Kulturelle Eindrücke aufsaugen

Völlig fern liegt Wing Singh ein Hadern mit den momentanen deutschen Klimaverhältnissen. Da wo er herkomme, erklärt der betagte Inder, gäbe es extremes Klima: bis zu 45 Grad zurzeit. Damit sei eine solche Schwüle, unter der die Mitteleuropäer mitunter stöhnten, keineswegs zu vergleichen. Singh ist ebenfalls zum ersten Mal im Kölner Dom und saugt die kulturellen Eindrücke der christlichen Religion, die ihm als Hindu eher fremd sind, auf.

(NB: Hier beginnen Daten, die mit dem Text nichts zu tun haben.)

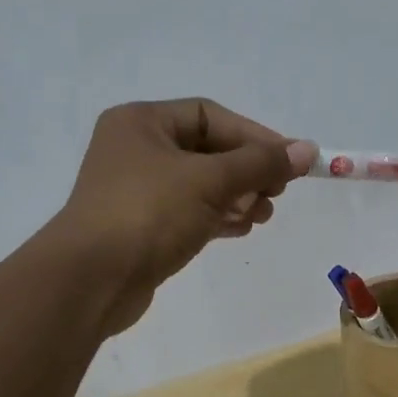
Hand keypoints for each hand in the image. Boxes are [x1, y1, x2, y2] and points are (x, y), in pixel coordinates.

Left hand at [54, 98, 315, 334]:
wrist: (90, 281)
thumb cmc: (148, 214)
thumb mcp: (210, 181)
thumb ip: (260, 163)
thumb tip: (307, 149)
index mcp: (141, 122)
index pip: (210, 115)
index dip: (254, 136)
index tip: (289, 161)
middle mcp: (135, 149)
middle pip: (207, 150)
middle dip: (247, 171)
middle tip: (276, 193)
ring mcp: (135, 190)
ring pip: (199, 184)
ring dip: (236, 196)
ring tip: (262, 216)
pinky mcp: (140, 226)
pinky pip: (188, 212)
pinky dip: (216, 216)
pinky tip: (240, 229)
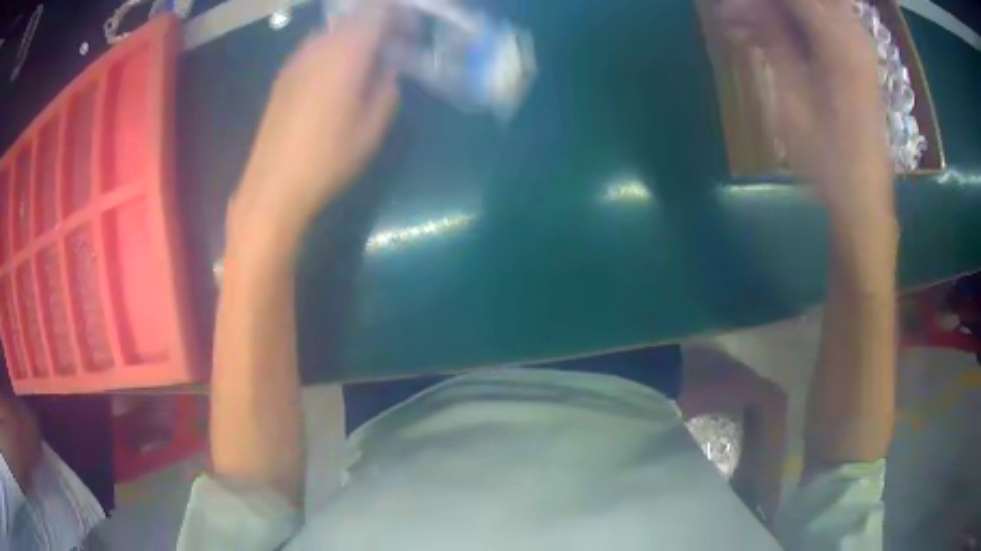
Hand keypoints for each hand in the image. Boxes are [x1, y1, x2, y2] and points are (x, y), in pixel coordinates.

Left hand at [230, 9, 398, 237]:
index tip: (412, 33)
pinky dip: (335, 50)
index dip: (400, 14)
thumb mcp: (373, 128)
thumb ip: (387, 87)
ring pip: (334, 31)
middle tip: (394, 49)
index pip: (377, 10)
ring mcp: (296, 59)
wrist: (273, 186)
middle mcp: (318, 46)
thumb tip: (388, 67)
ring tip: (367, 65)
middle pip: (354, 17)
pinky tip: (339, 78)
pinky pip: (316, 47)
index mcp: (345, 53)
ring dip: (356, 38)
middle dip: (380, 25)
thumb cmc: (328, 160)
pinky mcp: (283, 75)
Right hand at [714, 0, 892, 214]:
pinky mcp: (852, 59)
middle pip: (803, 1)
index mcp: (839, 41)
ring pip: (808, 10)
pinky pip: (816, 26)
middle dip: (766, 6)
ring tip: (738, 29)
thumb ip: (774, 39)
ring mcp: (854, 46)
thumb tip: (746, 4)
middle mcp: (851, 33)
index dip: (758, 0)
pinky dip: (789, 28)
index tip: (729, 7)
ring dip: (773, 15)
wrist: (862, 199)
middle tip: (732, 17)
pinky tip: (761, 41)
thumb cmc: (827, 159)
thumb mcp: (793, 98)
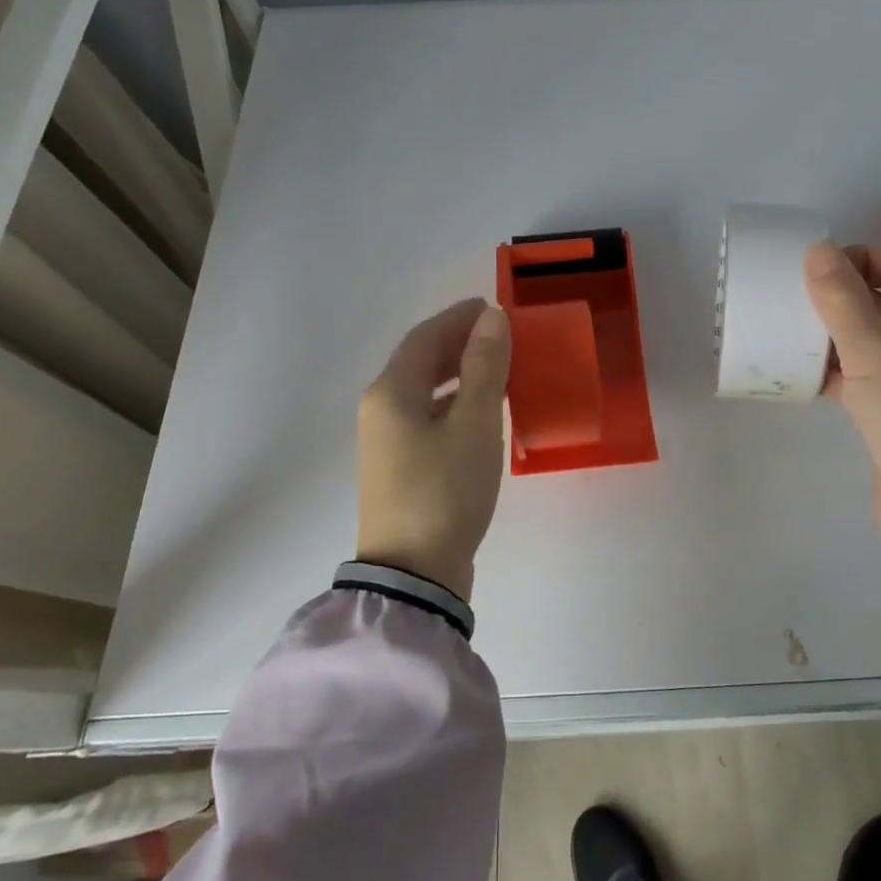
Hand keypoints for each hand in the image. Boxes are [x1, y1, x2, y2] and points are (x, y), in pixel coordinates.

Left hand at [356, 298, 511, 599]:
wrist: (414, 573)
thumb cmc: (445, 490)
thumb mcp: (474, 423)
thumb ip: (485, 366)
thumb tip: (492, 316)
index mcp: (391, 392)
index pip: (425, 337)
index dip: (459, 317)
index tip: (493, 307)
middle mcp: (380, 410)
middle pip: (419, 361)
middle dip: (458, 342)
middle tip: (499, 334)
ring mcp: (386, 441)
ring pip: (424, 390)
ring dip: (458, 372)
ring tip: (496, 367)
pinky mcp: (399, 467)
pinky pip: (427, 415)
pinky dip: (454, 401)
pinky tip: (479, 412)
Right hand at [804, 241, 880, 574]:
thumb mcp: (880, 362)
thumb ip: (845, 304)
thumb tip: (817, 249)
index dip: (859, 256)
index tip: (810, 272)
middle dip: (839, 293)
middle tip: (786, 299)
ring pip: (870, 337)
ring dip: (831, 332)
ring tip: (783, 331)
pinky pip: (863, 375)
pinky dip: (833, 369)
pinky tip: (796, 374)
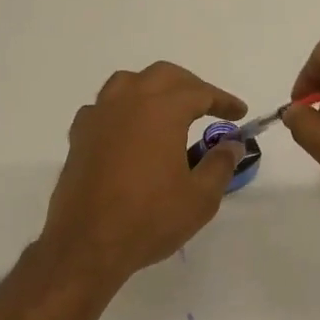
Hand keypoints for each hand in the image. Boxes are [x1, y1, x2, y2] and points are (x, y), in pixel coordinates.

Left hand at [39, 62, 247, 284]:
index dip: (223, 100)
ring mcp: (98, 117)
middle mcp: (127, 102)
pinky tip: (129, 132)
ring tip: (167, 111)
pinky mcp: (79, 137)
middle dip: (189, 86)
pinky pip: (104, 108)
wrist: (88, 244)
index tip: (239, 113)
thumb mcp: (200, 197)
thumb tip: (232, 144)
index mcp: (161, 110)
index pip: (199, 92)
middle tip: (207, 107)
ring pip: (127, 83)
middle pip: (162, 76)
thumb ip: (220, 164)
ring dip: (152, 89)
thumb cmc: (150, 218)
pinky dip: (123, 110)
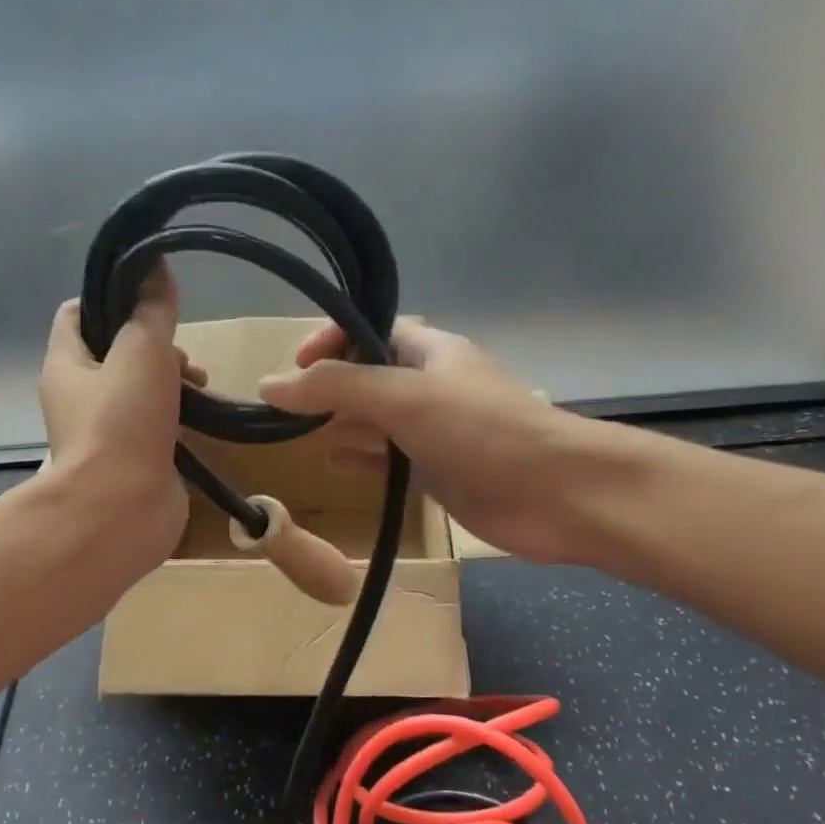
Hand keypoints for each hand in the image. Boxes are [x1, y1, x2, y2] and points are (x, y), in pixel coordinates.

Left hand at [38, 267, 203, 568]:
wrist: (122, 511)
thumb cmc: (122, 423)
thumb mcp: (141, 350)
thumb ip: (151, 309)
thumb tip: (155, 264)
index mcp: (66, 364)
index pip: (78, 314)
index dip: (110, 297)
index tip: (148, 297)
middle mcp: (79, 395)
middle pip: (116, 350)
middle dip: (153, 344)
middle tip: (181, 355)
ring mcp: (106, 430)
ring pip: (140, 387)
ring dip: (171, 379)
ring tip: (199, 384)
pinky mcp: (134, 458)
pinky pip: (156, 422)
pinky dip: (177, 414)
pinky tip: (201, 416)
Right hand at [258, 320, 641, 565]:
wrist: (556, 494)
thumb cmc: (481, 430)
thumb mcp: (402, 396)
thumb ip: (335, 388)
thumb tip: (269, 384)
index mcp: (430, 350)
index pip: (370, 329)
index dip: (331, 339)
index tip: (295, 366)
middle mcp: (430, 385)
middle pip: (368, 376)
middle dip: (330, 388)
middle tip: (288, 410)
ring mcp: (435, 431)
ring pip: (376, 421)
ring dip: (342, 425)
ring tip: (301, 437)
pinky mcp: (439, 472)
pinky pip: (390, 459)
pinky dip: (362, 459)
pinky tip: (336, 465)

Der Besucher aus Neu Delhi ist mit Tochter und Enkel unterwegs. Auch sie machen Rast in den Kirchenbänken und sprechen an diesem katholischen Ort ein Gebet in ihrer Sprache. Was es mit den Heiligen Drei Königen in dem goldenen Schrein auf sich habe, wollen sie ergründen und zeigen sich angesichts der Tatsache, dass eigens für diese Reliquien ein solches sakrales Monument errichtet wurde, "höchst beeindruckt".

Vertraut an dieser Geschichte ist ihnen am ehesten der Teil, der mit Verehrung zu tun hat. Daher will Singh – wie so viele Dombesucher an diesem Sommertag – gleich eine Kerze im nördlichen Querhaus anzünden. Denn Rituale, seinem Gott zu huldigen und ein glückliches Leben zu erbitten, die kennt der alte Mann aus seinem Glauben auch.